Parts of the exercise —
A – Condense the paragraph of the class log that begins "Friday, January 19" into a short bulleted list that keeps its main facts.
B – Extend the class log from the point where it currently stops.

Reading passage —
* start *

We’ll use this page to keep track of what has happened each day in class. It won’t contain any of the nitty-gritty details, but will instead serve to summarize what has transpired each day.

Week 1

  • Monday, January 15: Martin Luther King Jr. Day, no classes.
  • Wednesday, January 17: First day! The first few minutes of class were devoted to me attempting to learn names. Next, I summarized what to expect from the course, toured the course webpage, and summarized a few items on the syllabus. With the time we had left, we briefly tinkered with Spinpossible.
  • Friday, January 19: I think we had a great second day! After fielding a few questions about the syllabus and reminding students about the day-to-day structure, we divided the class up into 10 small groups, each tasked with discussing one of the homework problems. We had RF, RD, SJ, JB, VM, ER, and HH presented their proposed solutions to Problems 2.1, 2.2, 2.3, 2.4, 2.5, 2.7, and 2.8, respectively. Along the way I presented a solution to Problem 2.6. We will wrap up Problems 2.9, 2.10, and 2.11.

* end *

(Lines of data)
* start *

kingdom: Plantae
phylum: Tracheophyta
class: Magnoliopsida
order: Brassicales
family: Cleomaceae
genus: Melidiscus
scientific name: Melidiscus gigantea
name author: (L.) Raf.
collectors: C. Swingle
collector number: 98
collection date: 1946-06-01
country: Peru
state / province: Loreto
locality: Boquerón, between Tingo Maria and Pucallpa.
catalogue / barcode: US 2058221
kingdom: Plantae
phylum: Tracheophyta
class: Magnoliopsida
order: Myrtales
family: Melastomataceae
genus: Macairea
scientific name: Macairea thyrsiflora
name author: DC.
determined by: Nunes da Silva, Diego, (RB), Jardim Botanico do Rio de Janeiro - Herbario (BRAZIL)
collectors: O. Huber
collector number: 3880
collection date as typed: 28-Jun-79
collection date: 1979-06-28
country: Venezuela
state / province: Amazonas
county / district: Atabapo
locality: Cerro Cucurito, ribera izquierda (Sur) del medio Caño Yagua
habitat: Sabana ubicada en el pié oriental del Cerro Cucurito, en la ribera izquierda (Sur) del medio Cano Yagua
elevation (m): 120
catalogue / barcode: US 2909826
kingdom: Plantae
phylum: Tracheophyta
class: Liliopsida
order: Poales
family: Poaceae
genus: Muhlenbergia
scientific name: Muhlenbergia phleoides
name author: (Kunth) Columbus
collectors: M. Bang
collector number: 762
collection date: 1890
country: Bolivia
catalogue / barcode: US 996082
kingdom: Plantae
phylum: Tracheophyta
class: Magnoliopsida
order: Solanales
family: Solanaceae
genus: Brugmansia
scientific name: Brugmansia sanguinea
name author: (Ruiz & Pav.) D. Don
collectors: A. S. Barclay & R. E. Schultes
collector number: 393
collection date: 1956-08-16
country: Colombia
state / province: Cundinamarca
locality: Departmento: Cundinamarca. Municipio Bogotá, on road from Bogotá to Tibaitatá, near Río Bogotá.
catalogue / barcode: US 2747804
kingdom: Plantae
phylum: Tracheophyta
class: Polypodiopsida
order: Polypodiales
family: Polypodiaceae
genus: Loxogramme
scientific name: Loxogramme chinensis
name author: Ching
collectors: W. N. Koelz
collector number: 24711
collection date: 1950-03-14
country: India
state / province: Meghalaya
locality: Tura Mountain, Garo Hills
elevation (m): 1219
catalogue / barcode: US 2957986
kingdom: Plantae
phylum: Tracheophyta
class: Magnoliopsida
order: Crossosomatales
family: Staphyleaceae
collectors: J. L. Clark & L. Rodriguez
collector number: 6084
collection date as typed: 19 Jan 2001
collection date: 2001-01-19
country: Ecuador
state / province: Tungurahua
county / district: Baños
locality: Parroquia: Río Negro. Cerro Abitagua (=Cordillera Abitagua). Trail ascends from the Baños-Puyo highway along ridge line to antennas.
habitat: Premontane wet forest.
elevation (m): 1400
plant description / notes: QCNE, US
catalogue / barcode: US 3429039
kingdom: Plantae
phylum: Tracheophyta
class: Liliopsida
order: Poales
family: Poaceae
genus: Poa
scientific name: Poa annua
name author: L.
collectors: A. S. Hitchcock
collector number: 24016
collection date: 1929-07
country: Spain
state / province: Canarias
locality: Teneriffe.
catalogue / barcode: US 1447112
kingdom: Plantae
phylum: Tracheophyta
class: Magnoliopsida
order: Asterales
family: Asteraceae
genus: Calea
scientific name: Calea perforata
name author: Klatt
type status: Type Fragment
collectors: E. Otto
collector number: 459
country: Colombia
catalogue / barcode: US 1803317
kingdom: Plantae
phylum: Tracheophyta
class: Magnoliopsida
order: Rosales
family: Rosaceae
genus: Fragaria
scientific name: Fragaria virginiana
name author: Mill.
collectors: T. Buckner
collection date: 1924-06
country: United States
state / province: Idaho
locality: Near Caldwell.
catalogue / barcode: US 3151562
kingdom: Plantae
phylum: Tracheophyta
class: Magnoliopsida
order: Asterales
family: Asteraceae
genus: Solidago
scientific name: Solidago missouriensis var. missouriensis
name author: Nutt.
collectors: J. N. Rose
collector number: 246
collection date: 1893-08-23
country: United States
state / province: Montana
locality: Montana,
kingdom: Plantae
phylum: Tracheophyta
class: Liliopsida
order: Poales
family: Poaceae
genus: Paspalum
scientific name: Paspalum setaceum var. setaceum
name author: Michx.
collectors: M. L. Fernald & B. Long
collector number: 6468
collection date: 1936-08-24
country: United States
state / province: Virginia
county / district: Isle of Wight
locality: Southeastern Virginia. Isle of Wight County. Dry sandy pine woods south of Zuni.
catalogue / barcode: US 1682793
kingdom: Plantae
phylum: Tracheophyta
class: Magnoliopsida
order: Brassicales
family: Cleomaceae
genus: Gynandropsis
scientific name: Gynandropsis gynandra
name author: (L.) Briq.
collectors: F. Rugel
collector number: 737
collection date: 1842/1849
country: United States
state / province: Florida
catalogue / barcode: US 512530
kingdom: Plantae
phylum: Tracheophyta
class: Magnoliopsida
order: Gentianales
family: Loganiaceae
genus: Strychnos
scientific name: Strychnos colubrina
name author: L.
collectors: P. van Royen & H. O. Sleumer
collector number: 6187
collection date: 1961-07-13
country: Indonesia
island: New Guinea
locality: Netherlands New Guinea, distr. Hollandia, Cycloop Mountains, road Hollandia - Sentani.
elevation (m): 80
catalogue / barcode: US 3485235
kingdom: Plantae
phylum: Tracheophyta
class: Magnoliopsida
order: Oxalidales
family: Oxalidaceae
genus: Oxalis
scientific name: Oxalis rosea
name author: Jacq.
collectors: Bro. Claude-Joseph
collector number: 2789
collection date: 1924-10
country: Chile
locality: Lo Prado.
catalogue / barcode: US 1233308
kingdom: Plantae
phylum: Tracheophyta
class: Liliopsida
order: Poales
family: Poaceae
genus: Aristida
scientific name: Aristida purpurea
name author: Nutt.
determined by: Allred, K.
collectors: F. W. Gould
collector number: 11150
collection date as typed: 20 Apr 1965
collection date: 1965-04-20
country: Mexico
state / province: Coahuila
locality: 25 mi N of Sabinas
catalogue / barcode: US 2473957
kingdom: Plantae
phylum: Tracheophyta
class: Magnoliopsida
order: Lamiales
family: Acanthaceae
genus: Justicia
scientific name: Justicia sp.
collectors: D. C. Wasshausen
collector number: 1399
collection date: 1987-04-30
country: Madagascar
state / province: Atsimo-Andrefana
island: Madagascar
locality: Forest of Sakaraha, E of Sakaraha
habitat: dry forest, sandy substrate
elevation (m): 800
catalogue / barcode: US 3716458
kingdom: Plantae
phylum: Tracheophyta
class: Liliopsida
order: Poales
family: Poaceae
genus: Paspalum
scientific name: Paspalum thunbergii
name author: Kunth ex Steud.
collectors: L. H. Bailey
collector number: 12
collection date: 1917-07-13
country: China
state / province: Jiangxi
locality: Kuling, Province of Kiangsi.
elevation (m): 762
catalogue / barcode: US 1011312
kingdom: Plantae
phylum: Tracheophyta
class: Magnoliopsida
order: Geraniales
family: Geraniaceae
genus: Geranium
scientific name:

* end *

Exercise answers —
A –
- The second day opened with questions about the syllabus and a reminder of the day-to-day structure.
- The class split into 10 small groups, each discussing one homework problem.
- Students presented proposed solutions: RF (2.1), RD (2.2), SJ (2.3), JB (2.4), VM (2.5), ER (2.7), and HH (2.8).
- The instructor presented a solution to Problem 2.6.
- Problems 2.9, 2.10, and 2.11 remain to be wrapped up.

B –
Week 2

  • Monday, January 22: Another great day! We had AS, ML, SJ, JW, QC, LD, and MD present Problems 2.10, 2.11, 2.12/2.14, 2.13(a), 2.13(b), 2.14(c), 2.14, and 2.17, respectively. Along the way, I presented Problems 2.9, 2.18, and 2.19. We had 2 minutes at the end to discuss Weekly Homework 1 and do a quick introduction to LaTeX.
  • Wednesday, January 24: After a quick summary of what a group is, we jumped into student presentations. We had TC, ER, JC, AM, JW, FA, and AT present Problems 2.20(a), 2.21(a), 2.22(a), 2.23(a), 2.24, 2.26(a), and 2.26(b), respectively. Along the way, I discussed part (b) for 2.20-2.23. We discussed LaTeX briefly in the last few minutes of class.
  • Friday, January 26: We accomplished a lot today. Most presenters were chosen in advance. We had MM, ML, MS, AS, FZ, BH, and LD present Problem 2.27, Problem 2.28, Theorem 2.29, Problem 2.31, Problem 2.32, Problem 2.34, and Theorem 2.37, respectively. Along the way, I covered Problems 2.35 and 2.36.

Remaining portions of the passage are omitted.